数学者が編み出した「もっとも美しく輝く形」

キュービックジルコニアでのブリリアントカットの例。ファセットが面の中心から外側に、放射状に並ぶようなスタイルのカットで、ブリリアンス、ファイア、ライフの量とバランスを実現するデザイン

キュービックジルコニアでのブリリアントカットの例。ファセットが面の中心から外側に、放射状に並ぶようなスタイルのカットで、ブリリアンス、ファイア、ライフの量とバランスを実現するデザイン
 現在、2〜3カラット程度のジュエリーに利用されるサイズの宝石、とくにダイヤモンドでは、ブリリアントカット、その中でもラウンドブリリアントカットが人気のあるスタイルと言われています。

 ブリリアントカットは、理論的にもっとも美しくダイアモンドを始めとするなどの宝石が輝く形として、17世紀中頃に考案されたと伝えられています。徐々に進化しながら、1919年には、ベルギーの数学者であるマルセル・トルコフスキーが理想的なカットデザイン(アイデアルカットと呼ばれる)を分析し、その形が現在ではよく知られています。

 ダイアモンドの美しく見せる輝きの要素としては、「ブリリアンス」「ファイア」「ライフ」がどれだけあるか、その量とバランスが肝心となってきます。

 ブリリアンスとは、宝石に白色光を当てたときに発せられる白い輝きのことです。これは、入った光が宝石内で反射することによって発せられる明るさなので、石の透明度やカットの角度に左右されることになります。

 ファイアとは、ディスパーションとも呼ばれる、同じく宝石に白色光を当てたときに発せられる七色の輝きのことです。宝石は、光を通すとガラスプリズムなどと同じように光の屈折で、当てられた光の波長によって分光がおき、白色光を当てた場合は七色に光が分かれて見えるのです。

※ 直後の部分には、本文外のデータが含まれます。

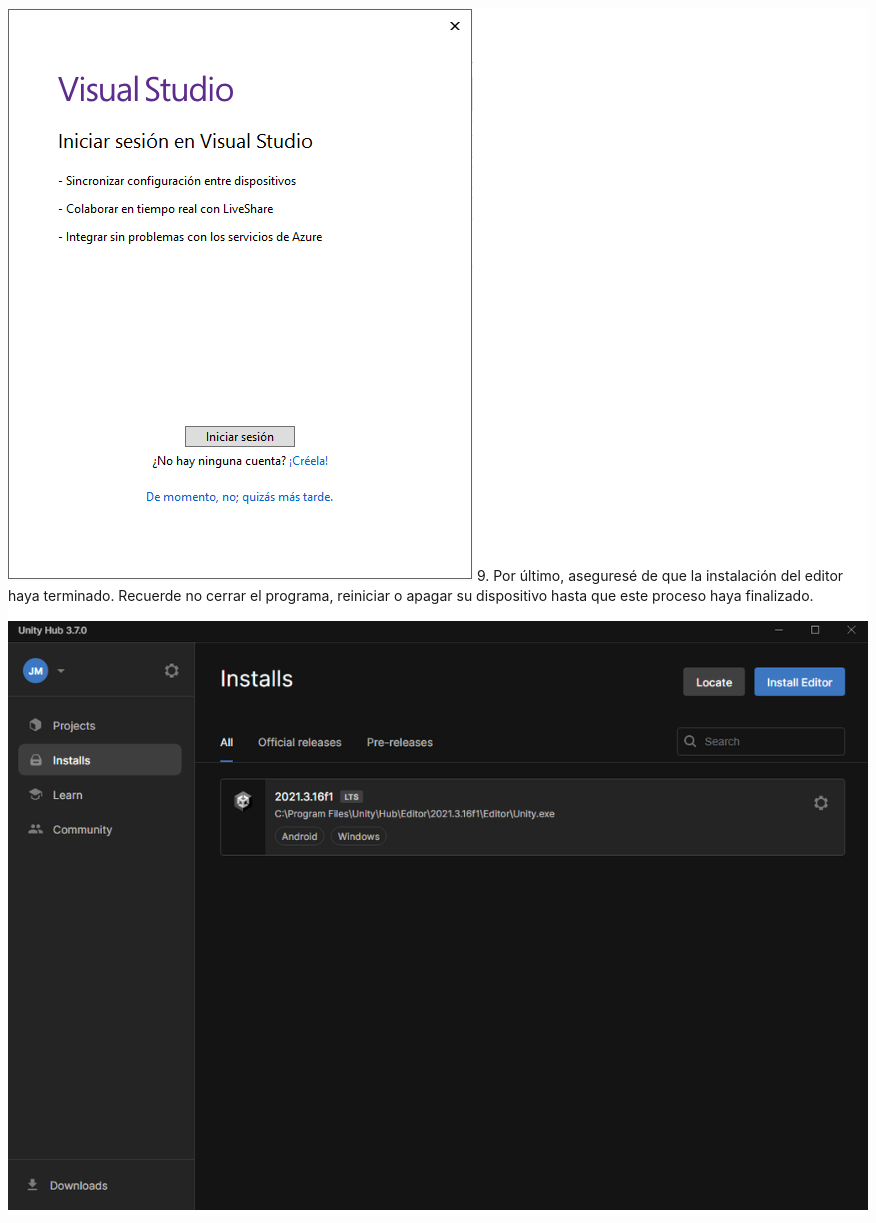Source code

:    ![image_caption](img/VisualStudioSignIn.png)
9. Por último, aseguresé de que la instalación del editor haya terminado. Recuerde no cerrar el programa, reiniciar o apagar su dispositivo hasta que este proceso haya finalizado.

   ![image_caption](img/UnityInstalledComplete.png)
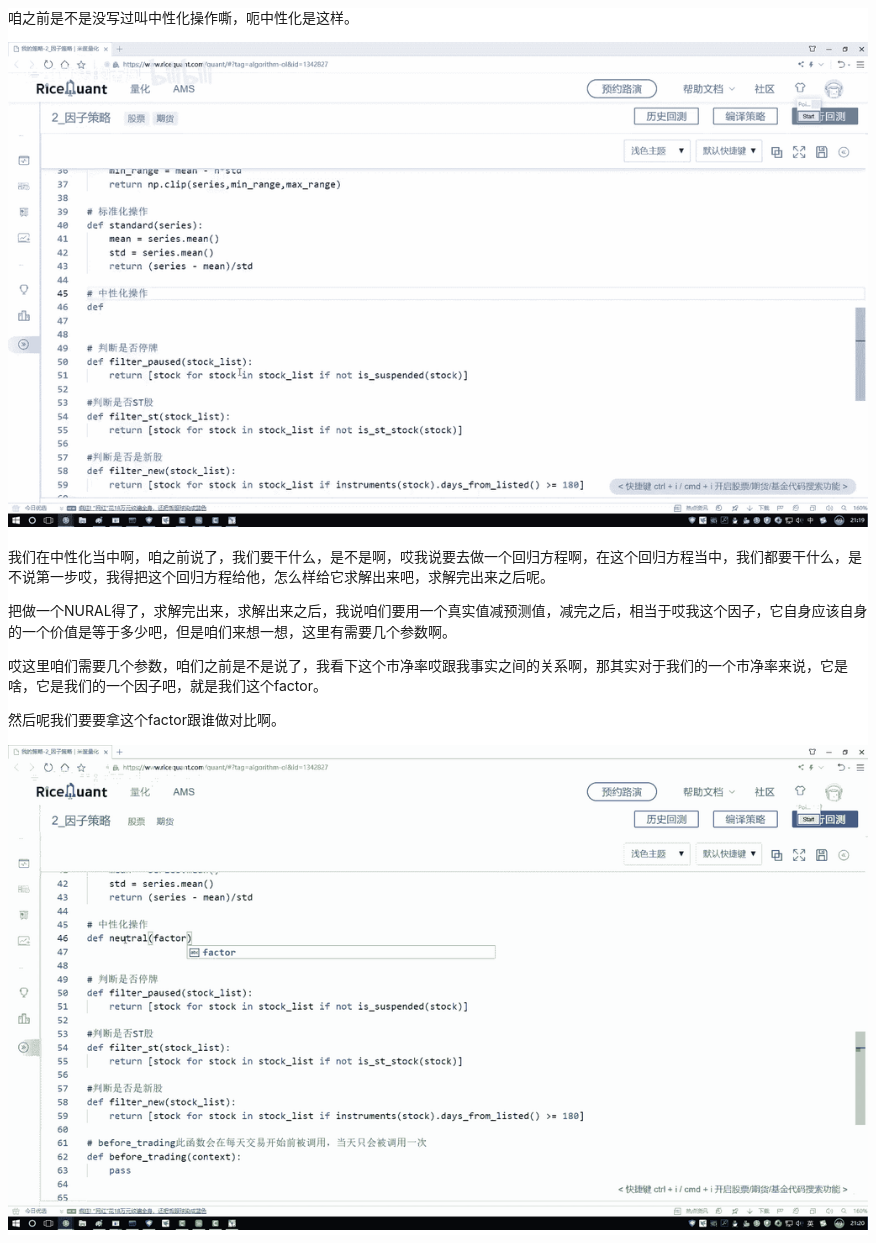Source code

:咱之前是不是没写过叫中性化操作嘶，呃中性化是这样。

![](img/e34452f83c2a3ea5aa64f9ec3ffabf93_45.png)

我们在中性化当中啊，咱之前说了，我们要干什么，是不是啊，哎我说要去做一个回归方程啊，在这个回归方程当中，我们都要干什么，是不说第一步哎，我得把这个回归方程给他，怎么样给它求解出来吧，求解完出来之后呢。

把做一个NURAL得了，求解完出来，求解出来之后，我说咱们要用一个真实值减预测值，减完之后，相当于哎我这个因子，它自身应该自身的一个价值是等于多少吧，但是咱们来想一想，这里有需要几个参数啊。

哎这里咱们需要几个参数，咱们之前是不是说了，我看下这个市净率哎跟我事实之间的关系啊，那其实对于我们的一个市净率来说，它是啥，它是我们的一个因子吧，就是我们这个factor。

然后呢我们要要拿这个factor跟谁做对比啊。

![](img/e34452f83c2a3ea5aa64f9ec3ffabf93_47.png)

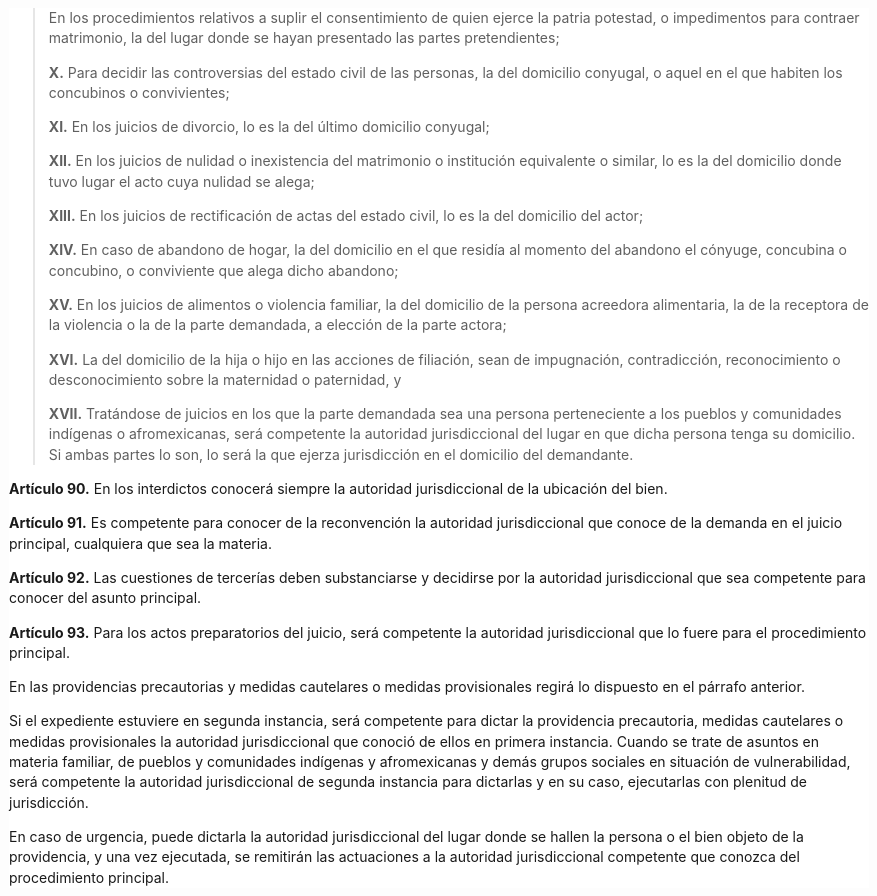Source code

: > En los procedimientos relativos a suplir el consentimiento de quien ejerce la patria potestad, o impedimentos para contraer matrimonio, la del lugar donde se hayan presentado las partes pretendientes;
>
> **X.** Para decidir las controversias del estado civil de las personas, la del domicilio conyugal, o aquel en el que habiten los concubinos o convivientes;
>
> **XI.** En los juicios de divorcio, lo es la del último domicilio conyugal;
>
> **XII.** En los juicios de nulidad o inexistencia del matrimonio o institución equivalente o similar, lo es la del domicilio donde tuvo lugar el acto cuya nulidad se alega;
>
> **XIII.** En los juicios de rectificación de actas del estado civil, lo es la del domicilio del actor;
>
> **XIV.** En caso de abandono de hogar, la del domicilio en el que residía al momento del abandono el cónyuge, concubina o concubino, o conviviente que alega dicho abandono;
>
> **XV.** En los juicios de alimentos o violencia familiar, la del domicilio de la persona acreedora alimentaria, la de la receptora de la violencia o la de la parte demandada, a elección de la parte actora;
>
> **XVI.** La del domicilio de la hija o hijo en las acciones de filiación, sean de impugnación, contradicción, reconocimiento o desconocimiento sobre la maternidad o paternidad, y
>
> **XVII.** Tratándose de juicios en los que la parte demandada sea una persona perteneciente a los pueblos y comunidades indígenas o afromexicanas, será competente la autoridad jurisdiccional del lugar en que dicha persona tenga su domicilio. Si ambas partes lo son, lo será la que ejerza jurisdicción en el domicilio del demandante.

**Artículo 90.** En los interdictos conocerá siempre la autoridad jurisdiccional de la ubicación del bien.

**Artículo 91.** Es competente para conocer de la reconvención la autoridad jurisdiccional que conoce de la demanda en el juicio principal, cualquiera que sea la materia.

**Artículo 92.** Las cuestiones de tercerías deben substanciarse y decidirse por la autoridad jurisdiccional que sea competente para conocer del asunto principal.

**Artículo 93.** Para los actos preparatorios del juicio, será competente la autoridad jurisdiccional que lo fuere para el procedimiento principal.

En las providencias precautorias y medidas cautelares o medidas provisionales regirá lo dispuesto en el párrafo anterior.

Si el expediente estuviere en segunda instancia, será competente para dictar la providencia precautoria, medidas cautelares o medidas provisionales la autoridad jurisdiccional que conoció de ellos en primera instancia. Cuando se trate de asuntos en materia familiar, de pueblos y comunidades indígenas y afromexicanas y demás grupos sociales en situación de vulnerabilidad, será competente la autoridad jurisdiccional de segunda instancia para dictarlas y en su caso, ejecutarlas con plenitud de jurisdicción.

En caso de urgencia, puede dictarla la autoridad jurisdiccional del lugar donde se hallen la persona o el bien objeto de la providencia, y una vez ejecutada, se remitirán las actuaciones a la autoridad jurisdiccional competente que conozca del procedimiento principal.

 そして、ライフとは、シンチレーションとも呼ばれ、宝石や宝石を観察する人、あるいは光源を動かすことによって発せられる光の瞬間的な煌きのことです。そのコントラストやきらめきの激しさ(スパークル)などが評価の対象となります。

 宝石では、カットされた1つの面を「ファセット」と呼びます。当初のブリリアントカットでは17面体でしたが、その後33面体に進化し、現在アイデアルカットと呼ばれるデザインでは、58面体でファセットを構成することで、理想的なブリリアンス、ファイア、ライフの量とバランスを実現しています。

 ブリリアントカットは、ファセットが面の中心から外側に、放射状に並ぶようなスタイルのカットです。人気のあるラウンドブリリアントカットのほかに、異なる形状のブリリアントカットや、さらにファイア、ライフの向上を図った多面体の多面ブリリアントカットもあります。